▶ Exercise aim: Rewrite everything from the line containing "The ==normal equation" down to the line containing "It is also called Loess or Lowess." as a numbered list, omitting blank lines.

Stored entries
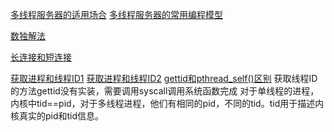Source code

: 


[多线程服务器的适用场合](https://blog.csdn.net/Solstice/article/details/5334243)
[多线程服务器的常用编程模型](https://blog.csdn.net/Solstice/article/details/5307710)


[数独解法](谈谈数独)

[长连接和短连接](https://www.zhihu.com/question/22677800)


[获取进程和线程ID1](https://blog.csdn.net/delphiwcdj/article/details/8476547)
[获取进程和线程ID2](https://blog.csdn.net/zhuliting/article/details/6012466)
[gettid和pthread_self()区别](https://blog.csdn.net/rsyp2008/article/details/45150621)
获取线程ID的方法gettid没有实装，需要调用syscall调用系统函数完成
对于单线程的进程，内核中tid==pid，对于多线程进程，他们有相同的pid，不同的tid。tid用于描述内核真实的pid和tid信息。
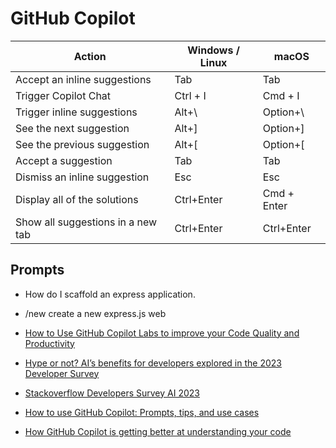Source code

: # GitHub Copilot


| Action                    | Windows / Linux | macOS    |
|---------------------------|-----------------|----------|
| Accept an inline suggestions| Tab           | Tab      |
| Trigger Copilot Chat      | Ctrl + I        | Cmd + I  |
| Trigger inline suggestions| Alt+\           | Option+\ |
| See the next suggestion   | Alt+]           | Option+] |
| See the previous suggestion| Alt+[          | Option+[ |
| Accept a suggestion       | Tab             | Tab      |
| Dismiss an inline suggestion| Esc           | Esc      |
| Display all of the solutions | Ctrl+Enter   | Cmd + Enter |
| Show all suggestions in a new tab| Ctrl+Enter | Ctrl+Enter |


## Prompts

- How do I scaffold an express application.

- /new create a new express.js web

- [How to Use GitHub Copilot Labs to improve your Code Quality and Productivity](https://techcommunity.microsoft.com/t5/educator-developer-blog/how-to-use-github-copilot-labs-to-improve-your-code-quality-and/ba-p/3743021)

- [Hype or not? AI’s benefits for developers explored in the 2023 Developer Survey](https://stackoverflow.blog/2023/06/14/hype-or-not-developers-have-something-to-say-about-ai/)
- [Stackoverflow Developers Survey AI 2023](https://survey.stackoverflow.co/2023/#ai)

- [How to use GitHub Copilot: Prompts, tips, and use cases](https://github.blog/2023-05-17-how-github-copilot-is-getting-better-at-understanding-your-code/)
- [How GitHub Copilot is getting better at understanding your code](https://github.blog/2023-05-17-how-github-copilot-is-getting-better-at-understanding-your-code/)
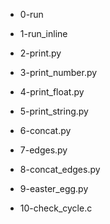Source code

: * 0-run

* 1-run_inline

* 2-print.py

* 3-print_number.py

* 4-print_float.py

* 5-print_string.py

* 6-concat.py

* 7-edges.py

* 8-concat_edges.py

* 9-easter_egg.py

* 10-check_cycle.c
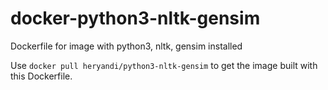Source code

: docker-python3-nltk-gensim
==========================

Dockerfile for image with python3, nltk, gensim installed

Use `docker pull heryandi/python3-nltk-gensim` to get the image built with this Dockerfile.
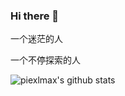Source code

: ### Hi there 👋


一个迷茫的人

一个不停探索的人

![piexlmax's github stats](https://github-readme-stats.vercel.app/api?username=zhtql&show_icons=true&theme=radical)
--
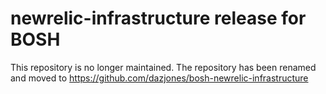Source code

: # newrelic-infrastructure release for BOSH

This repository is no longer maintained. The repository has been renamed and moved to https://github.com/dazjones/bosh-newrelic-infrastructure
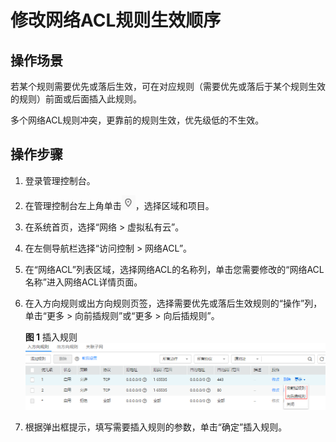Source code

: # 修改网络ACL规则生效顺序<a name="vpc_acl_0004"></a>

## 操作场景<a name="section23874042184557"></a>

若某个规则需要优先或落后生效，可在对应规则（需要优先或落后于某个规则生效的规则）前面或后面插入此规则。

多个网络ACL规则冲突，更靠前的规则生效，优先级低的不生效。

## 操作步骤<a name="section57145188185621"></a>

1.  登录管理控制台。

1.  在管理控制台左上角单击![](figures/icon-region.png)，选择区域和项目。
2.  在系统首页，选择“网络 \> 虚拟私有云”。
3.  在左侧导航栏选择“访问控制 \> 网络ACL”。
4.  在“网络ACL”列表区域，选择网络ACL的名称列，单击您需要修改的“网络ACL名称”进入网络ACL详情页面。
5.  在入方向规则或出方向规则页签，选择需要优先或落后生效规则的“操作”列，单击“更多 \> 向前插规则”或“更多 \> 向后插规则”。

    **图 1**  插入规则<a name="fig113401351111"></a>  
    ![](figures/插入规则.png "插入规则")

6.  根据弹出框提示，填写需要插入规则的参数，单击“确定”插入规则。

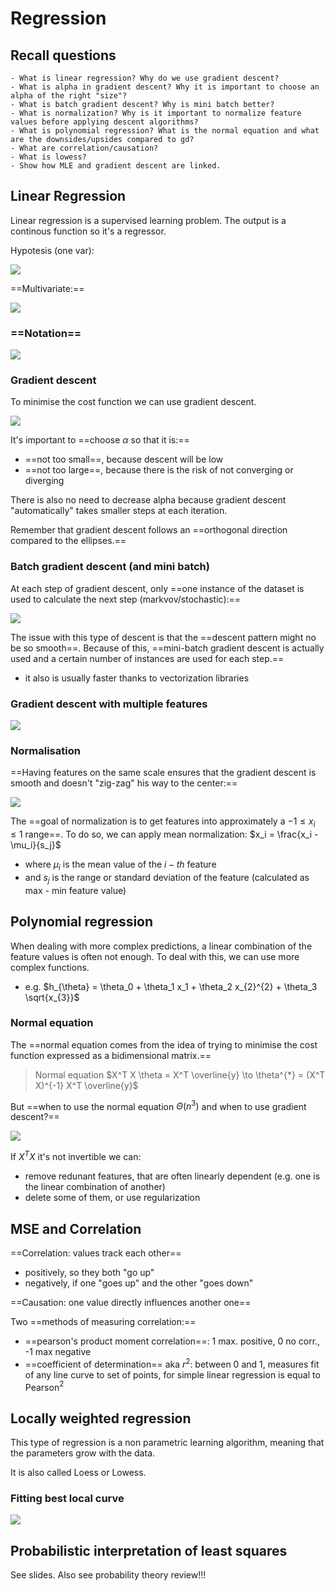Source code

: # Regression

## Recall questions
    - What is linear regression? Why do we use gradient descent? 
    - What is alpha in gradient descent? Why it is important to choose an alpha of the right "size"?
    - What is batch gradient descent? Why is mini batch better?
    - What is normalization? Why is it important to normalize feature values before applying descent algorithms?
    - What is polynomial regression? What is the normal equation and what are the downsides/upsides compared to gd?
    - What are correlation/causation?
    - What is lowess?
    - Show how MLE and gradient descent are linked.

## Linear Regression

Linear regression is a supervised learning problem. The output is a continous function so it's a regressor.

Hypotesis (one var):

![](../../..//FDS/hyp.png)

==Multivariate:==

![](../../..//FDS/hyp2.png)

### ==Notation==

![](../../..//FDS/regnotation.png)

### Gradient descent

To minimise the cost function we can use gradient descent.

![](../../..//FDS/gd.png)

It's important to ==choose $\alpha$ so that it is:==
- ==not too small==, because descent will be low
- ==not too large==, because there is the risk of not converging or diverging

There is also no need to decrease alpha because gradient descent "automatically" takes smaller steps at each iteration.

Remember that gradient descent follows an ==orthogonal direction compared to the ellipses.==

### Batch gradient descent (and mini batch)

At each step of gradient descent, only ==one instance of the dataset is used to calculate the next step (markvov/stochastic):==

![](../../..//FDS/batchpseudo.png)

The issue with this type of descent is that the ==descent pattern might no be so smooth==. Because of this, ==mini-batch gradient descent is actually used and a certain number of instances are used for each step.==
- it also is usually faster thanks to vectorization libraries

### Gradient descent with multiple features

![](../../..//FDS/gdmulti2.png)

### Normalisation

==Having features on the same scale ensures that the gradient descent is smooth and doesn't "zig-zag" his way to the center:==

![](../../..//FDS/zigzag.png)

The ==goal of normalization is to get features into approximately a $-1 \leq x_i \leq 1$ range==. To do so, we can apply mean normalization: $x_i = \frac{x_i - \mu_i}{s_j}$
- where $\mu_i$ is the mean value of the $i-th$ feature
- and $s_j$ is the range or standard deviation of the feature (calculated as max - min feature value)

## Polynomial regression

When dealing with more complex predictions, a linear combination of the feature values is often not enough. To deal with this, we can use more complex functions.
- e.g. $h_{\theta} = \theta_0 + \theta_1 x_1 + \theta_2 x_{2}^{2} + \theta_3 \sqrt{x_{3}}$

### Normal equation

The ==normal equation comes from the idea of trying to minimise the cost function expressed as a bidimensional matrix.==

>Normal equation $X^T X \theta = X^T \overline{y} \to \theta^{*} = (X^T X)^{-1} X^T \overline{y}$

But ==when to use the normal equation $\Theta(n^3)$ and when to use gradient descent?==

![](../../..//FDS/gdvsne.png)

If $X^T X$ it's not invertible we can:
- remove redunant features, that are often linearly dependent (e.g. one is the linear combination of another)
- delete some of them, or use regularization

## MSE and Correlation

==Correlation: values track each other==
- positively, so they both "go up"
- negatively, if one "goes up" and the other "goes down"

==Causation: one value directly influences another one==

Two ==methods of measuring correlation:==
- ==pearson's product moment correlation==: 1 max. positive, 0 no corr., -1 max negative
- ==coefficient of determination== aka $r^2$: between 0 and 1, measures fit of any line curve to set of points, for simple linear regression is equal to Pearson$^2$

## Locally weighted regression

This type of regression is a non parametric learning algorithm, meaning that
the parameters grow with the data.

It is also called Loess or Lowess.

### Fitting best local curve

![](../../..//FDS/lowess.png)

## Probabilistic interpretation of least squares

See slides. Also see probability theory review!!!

▶ Expected answer:
1. The ==normal equation comes from the idea of trying to minimise the cost function expressed as a bidimensional matrix.==
2. >Normal equation $X^T X \theta = X^T \overline{y} \to \theta^{*} = (X^T X)^{-1} X^T \overline{y}$
3. But ==when to use the normal equation $\Theta(n^3)$ and when to use gradient descent?==
4. ![](../../..//FDS/gdvsne.png)
5. If $X^T X$ it's not invertible we can:
6. - remove redunant features, that are often linearly dependent (e.g. one is the linear combination of another)
7. - delete some of them, or use regularization
8. ## MSE and Correlation
9. ==Correlation: values track each other==
10. - positively, so they both "go up"
11. - negatively, if one "goes up" and the other "goes down"
12. ==Causation: one value directly influences another one==
13. Two ==methods of measuring correlation:==
14. - ==pearson's product moment correlation==: 1 max. positive, 0 no corr., -1 max negative
15. - ==coefficient of determination== aka $r^2$: between 0 and 1, measures fit of any line curve to set of points, for simple linear regression is equal to Pearson$^2$
16. ## Locally weighted regression
17. This type of regression is a non parametric learning algorithm, meaning that
18. the parameters grow with the data.
19. It is also called Loess or Lowess.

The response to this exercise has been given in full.